Task item.
Reproduce the entire listing word for word.

Records provided.
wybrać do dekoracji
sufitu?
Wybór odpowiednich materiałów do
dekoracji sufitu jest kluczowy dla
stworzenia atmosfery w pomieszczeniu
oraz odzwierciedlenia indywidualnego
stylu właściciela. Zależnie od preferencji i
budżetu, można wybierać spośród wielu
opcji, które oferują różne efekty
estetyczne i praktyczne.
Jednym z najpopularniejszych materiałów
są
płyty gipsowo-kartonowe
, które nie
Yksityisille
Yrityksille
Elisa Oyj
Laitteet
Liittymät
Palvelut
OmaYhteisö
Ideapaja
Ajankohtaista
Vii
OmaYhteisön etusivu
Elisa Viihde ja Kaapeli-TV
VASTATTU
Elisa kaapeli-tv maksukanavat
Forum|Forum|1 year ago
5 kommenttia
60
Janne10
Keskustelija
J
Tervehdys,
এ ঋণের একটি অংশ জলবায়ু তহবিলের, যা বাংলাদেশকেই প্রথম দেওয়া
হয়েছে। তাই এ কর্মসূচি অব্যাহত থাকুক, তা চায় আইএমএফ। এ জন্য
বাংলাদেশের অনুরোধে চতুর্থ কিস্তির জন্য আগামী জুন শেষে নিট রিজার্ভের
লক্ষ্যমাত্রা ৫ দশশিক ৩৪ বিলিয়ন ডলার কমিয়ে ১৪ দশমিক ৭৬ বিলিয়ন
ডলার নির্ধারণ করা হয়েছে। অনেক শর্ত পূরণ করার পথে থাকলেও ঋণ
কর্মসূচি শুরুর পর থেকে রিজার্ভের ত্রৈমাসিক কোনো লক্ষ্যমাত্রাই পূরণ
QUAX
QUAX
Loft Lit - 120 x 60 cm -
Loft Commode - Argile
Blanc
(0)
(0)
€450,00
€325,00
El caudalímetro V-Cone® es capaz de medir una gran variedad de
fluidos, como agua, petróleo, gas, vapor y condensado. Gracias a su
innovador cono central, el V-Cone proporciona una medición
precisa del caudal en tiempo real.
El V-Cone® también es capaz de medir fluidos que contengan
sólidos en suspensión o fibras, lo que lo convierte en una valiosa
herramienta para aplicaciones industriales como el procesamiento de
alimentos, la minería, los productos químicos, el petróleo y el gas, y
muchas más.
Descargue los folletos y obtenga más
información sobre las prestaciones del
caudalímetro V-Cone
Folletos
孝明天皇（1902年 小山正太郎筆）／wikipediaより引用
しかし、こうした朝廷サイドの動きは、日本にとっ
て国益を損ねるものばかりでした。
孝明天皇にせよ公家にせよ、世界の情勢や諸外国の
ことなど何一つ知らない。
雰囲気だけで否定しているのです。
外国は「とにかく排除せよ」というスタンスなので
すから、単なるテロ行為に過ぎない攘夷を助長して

Answer to the problem.
wybrać do dekoracji
sufitu?
Wybór odpowiednich materiałów do
dekoracji sufitu jest kluczowy dla
stworzenia atmosfery w pomieszczeniu
oraz odzwierciedlenia indywidualnego
stylu właściciela. Zależnie od preferencji i
budżetu, można wybierać spośród wielu
opcji, które oferują różne efekty
estetyczne i praktyczne.
Jednym z najpopularniejszych materiałów
są
płyty gipsowo-kartonowe
, które nie
Yksityisille
Yrityksille
Elisa Oyj
Laitteet
Liittymät
Palvelut
OmaYhteisö
Ideapaja
Ajankohtaista
Vii
OmaYhteisön etusivu
Elisa Viihde ja Kaapeli-TV
VASTATTU
Elisa kaapeli-tv maksukanavat
Forum|Forum|1 year ago
5 kommenttia
60
Janne10
Keskustelija
J
Tervehdys,
এ ঋণের একটি অংশ জলবায়ু তহবিলের, যা বাংলাদেশকেই প্রথম দেওয়া
হয়েছে। তাই এ কর্মসূচি অব্যাহত থাকুক, তা চায় আইএমএফ। এ জন্য
বাংলাদেশের অনুরোধে চতুর্থ কিস্তির জন্য আগামী জুন শেষে নিট রিজার্ভের
লক্ষ্যমাত্রা ৫ দশশিক ৩৪ বিলিয়ন ডলার কমিয়ে ১৪ দশমিক ৭৬ বিলিয়ন
ডলার নির্ধারণ করা হয়েছে। অনেক শর্ত পূরণ করার পথে থাকলেও ঋণ
কর্মসূচি শুরুর পর থেকে রিজার্ভের ত্রৈমাসিক কোনো লক্ষ্যমাত্রাই পূরণ
QUAX
QUAX
Loft Lit - 120 x 60 cm -
Loft Commode - Argile
Blanc
(0)
(0)
€450,00
€325,00
El caudalímetro V-Cone® es capaz de medir una gran variedad de
fluidos, como agua, petróleo, gas, vapor y condensado. Gracias a su
innovador cono central, el V-Cone proporciona una medición
precisa del caudal en tiempo real.
El V-Cone® también es capaz de medir fluidos que contengan
sólidos en suspensión o fibras, lo que lo convierte en una valiosa
herramienta para aplicaciones industriales como el procesamiento de
alimentos, la minería, los productos químicos, el petróleo y el gas, y
muchas más.
Descargue los folletos y obtenga más
información sobre las prestaciones del
caudalímetro V-Cone
Folletos
孝明天皇（1902年 小山正太郎筆）／wikipediaより引用
しかし、こうした朝廷サイドの動きは、日本にとっ
て国益を損ねるものばかりでした。
孝明天皇にせよ公家にせよ、世界の情勢や諸外国の
ことなど何一つ知らない。
雰囲気だけで否定しているのです。
外国は「とにかく排除せよ」というスタンスなので
すから、単なるテロ行為に過ぎない攘夷を助長して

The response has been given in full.